■ **Exercise**: Return only the stretch of the material below that begins with the line containing "About Vonfidel Ranch" and ends with the line containing "SERIES: THE ARCHITECTURE OF TRUST —", exactly; both of those lines belong to it.

■ **Data for the task**:

Segment Open

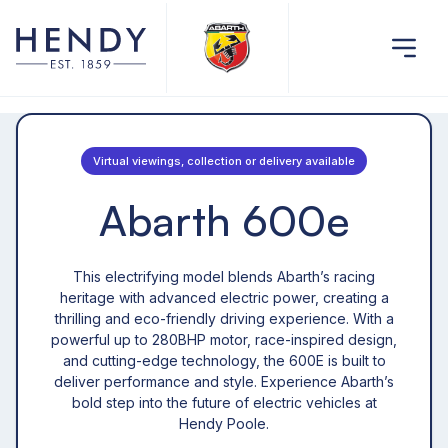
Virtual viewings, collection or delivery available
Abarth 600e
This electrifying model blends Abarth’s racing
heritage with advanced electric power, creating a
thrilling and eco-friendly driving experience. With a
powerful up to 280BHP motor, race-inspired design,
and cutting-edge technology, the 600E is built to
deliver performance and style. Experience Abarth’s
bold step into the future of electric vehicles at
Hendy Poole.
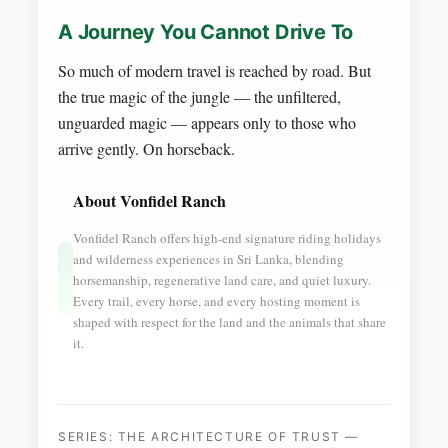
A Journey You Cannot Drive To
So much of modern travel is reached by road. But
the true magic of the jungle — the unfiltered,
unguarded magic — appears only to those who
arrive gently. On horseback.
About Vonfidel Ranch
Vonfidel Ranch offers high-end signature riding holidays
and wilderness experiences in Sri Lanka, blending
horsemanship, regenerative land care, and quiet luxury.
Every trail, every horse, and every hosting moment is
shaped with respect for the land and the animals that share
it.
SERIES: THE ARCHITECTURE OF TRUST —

Segment Closed
Segment Open

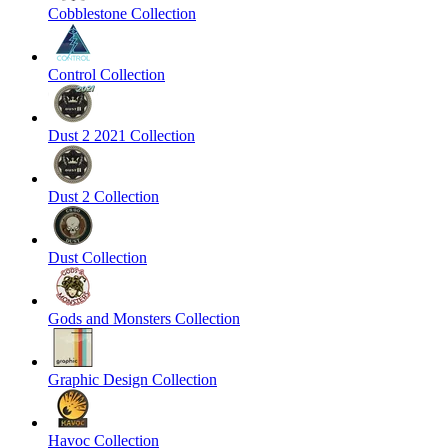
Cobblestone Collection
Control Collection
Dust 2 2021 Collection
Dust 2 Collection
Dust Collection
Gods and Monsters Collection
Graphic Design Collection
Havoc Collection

Segment Closed

■ **Response for this exercise**:
About Vonfidel Ranch
Vonfidel Ranch offers high-end signature riding holidays
and wilderness experiences in Sri Lanka, blending
horsemanship, regenerative land care, and quiet luxury.
Every trail, every horse, and every hosting moment is
shaped with respect for the land and the animals that share
it.
SERIES: THE ARCHITECTURE OF TRUST —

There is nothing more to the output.